[Work to complete]: The answer must consist of every line below containing "critical".

Extracted records

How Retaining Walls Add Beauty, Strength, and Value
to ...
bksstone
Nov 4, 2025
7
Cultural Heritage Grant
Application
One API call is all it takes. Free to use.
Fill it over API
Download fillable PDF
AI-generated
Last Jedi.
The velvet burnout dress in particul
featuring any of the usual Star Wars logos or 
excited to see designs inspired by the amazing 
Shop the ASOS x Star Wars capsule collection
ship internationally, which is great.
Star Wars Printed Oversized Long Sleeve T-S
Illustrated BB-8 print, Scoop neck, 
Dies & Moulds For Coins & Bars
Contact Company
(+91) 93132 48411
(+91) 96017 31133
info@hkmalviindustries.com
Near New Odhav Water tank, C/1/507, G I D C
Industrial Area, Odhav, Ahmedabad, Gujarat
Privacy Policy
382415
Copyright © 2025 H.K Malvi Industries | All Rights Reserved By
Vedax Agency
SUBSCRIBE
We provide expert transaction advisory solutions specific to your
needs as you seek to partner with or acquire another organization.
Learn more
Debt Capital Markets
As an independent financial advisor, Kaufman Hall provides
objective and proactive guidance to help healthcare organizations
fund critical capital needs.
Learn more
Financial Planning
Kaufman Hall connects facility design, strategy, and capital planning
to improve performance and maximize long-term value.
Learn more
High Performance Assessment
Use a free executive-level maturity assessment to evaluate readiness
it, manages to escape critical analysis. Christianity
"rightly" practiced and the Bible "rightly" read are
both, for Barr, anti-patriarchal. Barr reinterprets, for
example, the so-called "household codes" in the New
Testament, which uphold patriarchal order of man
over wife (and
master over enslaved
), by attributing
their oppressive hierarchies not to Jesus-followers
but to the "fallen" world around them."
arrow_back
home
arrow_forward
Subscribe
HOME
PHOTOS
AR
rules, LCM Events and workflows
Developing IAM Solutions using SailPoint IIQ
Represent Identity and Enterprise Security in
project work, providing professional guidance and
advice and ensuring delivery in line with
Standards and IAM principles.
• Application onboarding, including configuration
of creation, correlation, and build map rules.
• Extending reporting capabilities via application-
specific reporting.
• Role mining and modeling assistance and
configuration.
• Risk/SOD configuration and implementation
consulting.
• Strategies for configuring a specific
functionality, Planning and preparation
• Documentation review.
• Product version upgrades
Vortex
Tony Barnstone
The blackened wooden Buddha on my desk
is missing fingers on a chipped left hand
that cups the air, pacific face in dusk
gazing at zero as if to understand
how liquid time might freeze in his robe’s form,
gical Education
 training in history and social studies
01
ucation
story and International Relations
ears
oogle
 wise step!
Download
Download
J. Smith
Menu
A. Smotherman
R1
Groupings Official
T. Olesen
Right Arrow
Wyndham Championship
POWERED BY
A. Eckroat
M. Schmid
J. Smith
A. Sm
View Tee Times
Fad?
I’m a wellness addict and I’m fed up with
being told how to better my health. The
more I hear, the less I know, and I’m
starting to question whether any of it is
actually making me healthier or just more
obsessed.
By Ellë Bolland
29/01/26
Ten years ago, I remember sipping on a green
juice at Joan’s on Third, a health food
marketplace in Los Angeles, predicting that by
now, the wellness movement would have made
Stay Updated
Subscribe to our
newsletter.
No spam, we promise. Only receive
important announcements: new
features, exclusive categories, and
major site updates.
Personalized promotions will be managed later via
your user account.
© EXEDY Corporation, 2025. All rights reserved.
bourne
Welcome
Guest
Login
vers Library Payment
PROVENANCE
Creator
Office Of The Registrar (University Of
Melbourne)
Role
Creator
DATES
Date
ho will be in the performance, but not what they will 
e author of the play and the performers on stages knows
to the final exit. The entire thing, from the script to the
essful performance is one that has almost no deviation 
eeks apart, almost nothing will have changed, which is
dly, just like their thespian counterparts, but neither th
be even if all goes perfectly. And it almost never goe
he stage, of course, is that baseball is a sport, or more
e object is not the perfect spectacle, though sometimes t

[Worked solution]:
fund critical capital needs.
it, manages to escape critical analysis. Christianity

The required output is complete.